La serata in un locale dei Navigli di Milano, la notte da incubo in cui è stata stuprata e le cure continue: poi è stata licenziata.
Ad un anno circa dalla violenza l’azienda per la quale lavorava la 32enne vittima di stupro le ha consegnato infine la lettera di licenziamento. Secondo la società di Assago, in provincia di Milano, specializzata nel commercio di brand di lusso, la manager torinese vittima dello stupro non era più efficiente, dunque l’atto sarebbe per giustificato motivo, con una buonuscita di 5mila euro.
Il legale della donna ha già impugnato il licenziamento. E dire che subito dopo i fatti l’intera società, per la quale lavorava da tre anni, si erano stretti intorno a lei: “Hai tutto il nostro sostegno, non mollare”. La violenza è avvenuta a marzo 2023. I giovani avevano trascorso la serata in un locale dei Navigli di Milano, abusando di alcol. La festa si è trasformata in un incubo. La donna è stata stuprata da tre persone che considerava amici. I tre sono stati poi identificati ed arrestati dai carabinieri, mentre per la 32enne è cominciato il calvario in ospedale.
Dopo l’estate trascorsa tra sedute e ricoveri, e quindi sei mesi di mutua, la donna ha provato a tornare al lavoro a settembre. La 32enne, però, aveva ancora bisogno di cure, mostrandosi spesso profondamente triste. L’11 marzo scorso l’epilogo, con la consegna della lettera di licenziamento dalla posizione di Service merchandiser che ricopriva “ridistribuendo le sue attuali mansioni tra altri dipendenti attualmente impiegati presso di noi. La informiamo che, dopo attenta verifica, abbiamo constatato l’impossibilità di adibirla ad altre mansioni“.

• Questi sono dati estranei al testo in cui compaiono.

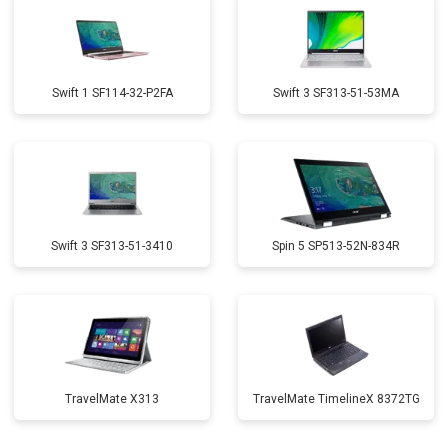
Swift 1 SF114-32-P2FA
Swift 3 SF313-51-53MA
Swift 3 SF313-51-3410
Spin 5 SP513-52N-834R
TravelMate X313
TravelMate TimelineX 8372TG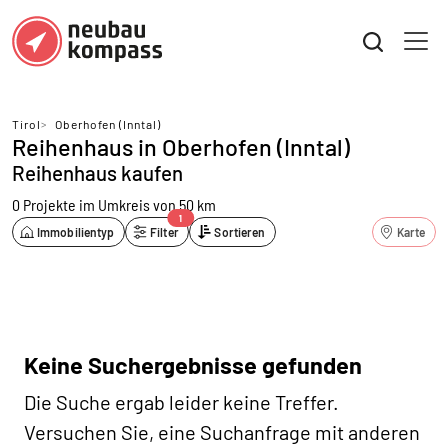
Tirol
>
Oberhofen (Inntal)
Reihenhaus in Oberhofen (Inntal)
Reihenhaus kaufen
0 Projekte
im Umkreis von 50 km
1
Immobilientyp
Filter
Sortieren
Karte
Keine Suchergebnisse gefunden
Die Suche ergab leider keine Treffer.
Versuchen Sie, eine Suchanfrage mit anderen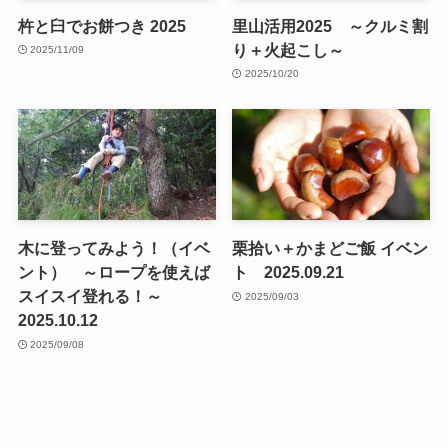
杵と臼でお餅つき 2025
里山活用2025 ～クルミ割
り＋火起こし～
2025/11/09
2025/10/20
木に登ってみよう！（イベ
栗拾い＋かまどご飯 イベン
ント） ～ロープを使えば
ト 2025.09.21
スイスイ登れる！～
2025/09/03
2025.10.12
2025/09/08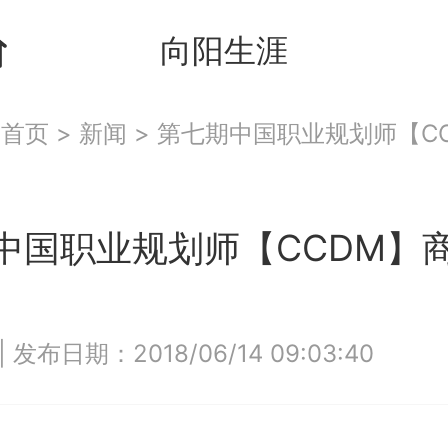
向阳生涯
：
首页
>
新闻
>
第七期中国职业规划师【C
中国职业规划师【CCDM】
|
发布日期：2018/06/14 09:03:40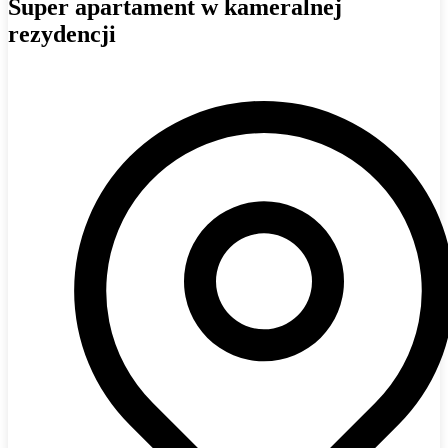
Super apartament w kameralnej
rezydencji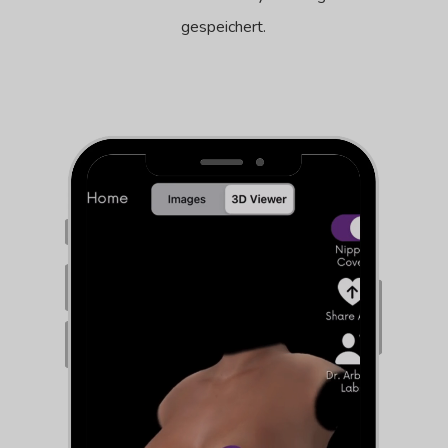
gespeichert.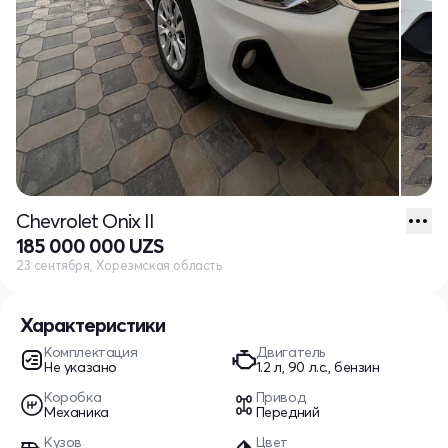
Chevrolet Onix II
185 000 000 UZS
23 сентября, Хорезмская область
Характеристики
Комплектация
Двигатель
Не указано
1.2 л, 90 л.с., бензин
Коробка
Привод
Механика
Передний
Кузов
Цвет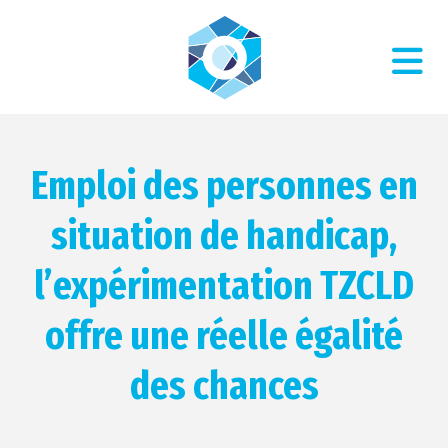
Emploi des personnes en
situation de handicap,
l’expérimentation TZCLD
offre une réelle égalité
des chances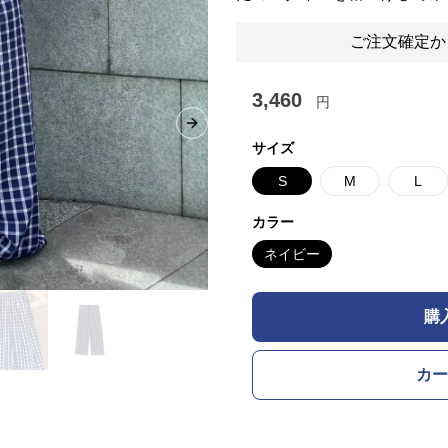
ご注文確定か
3,460
円
Next slide
サイズ
S
M
L
カラー
ネイビー
購
カー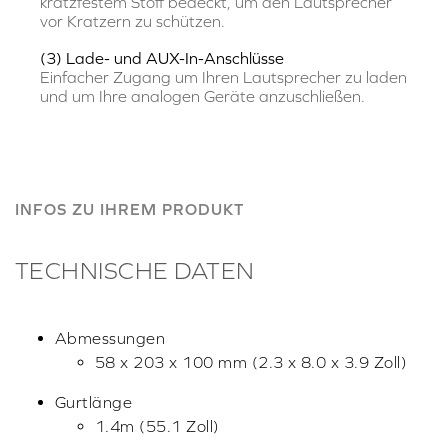
kratzfestem Stoff bedeckt, um den Lautsprecher
vor Kratzern zu schützen.
(3) Lade- und AUX-In-Anschlüsse
Einfacher Zugang um Ihren Lautsprecher zu laden
und um Ihre analogen Geräte anzuschließen.
INFOS ZU IHREM PRODUKT
TECHNISCHE DATEN
Abmessungen
58 x 203 x 100 mm (2.3 x 8.0 x 3.9 Zoll)
Gurtlänge
1.4m (55.1 Zoll)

“Come le è noto – ha scritto l’azienda – il mercato in cui opera la società richiede il raggiungimento e il mantenimento di adeguati livelli di profittabilità. Al fine di conseguire tali obiettivi si rende necessario efficientare i nostri costi, aumentando la marginalità della nostra operatività”. L’avvocato Alexander Boraso, legale della 32enne, ha deciso di impugnare il licenziamento. “La verità – ha spiegato Boraso – è che, purtroppo, erano finiti su delle chat alcuni filmati della violenza e per l’azienda sarebbe stata una perdita di credibilità. E poi non avevano tempo di aspettarla, di permetterle di riprendersi al cento per cento sia fisicamente che psicologicamente”.
Intanto il 16 gennaio scorso si è tenuto il processo con rito abbreviato per i tre imputati per violenza sessuale di gruppo. Il gup di Milano Sofia Fioretta ha condannato un 23enne di Padova a 3 anni e 7 mesi di reclusione e rinviato a giudizio gli altri due. “Nel corso della serata la lavoratrice – si legge nelle motivazioni della sentenza – è parsa disponibile ad avere rapporti sessuali con alcuni degli imputati. Ma quello che è certo è che, qualche ora più tardi, lei non era assolutamente in grado di esprimere un valido consenso, perché stava molto male a causa dell’alcol ingerito, era in condizioni tali da non comprendere quello che stava facendo e l’imputato, invece, era pienamente consapevole di tale circostanza”.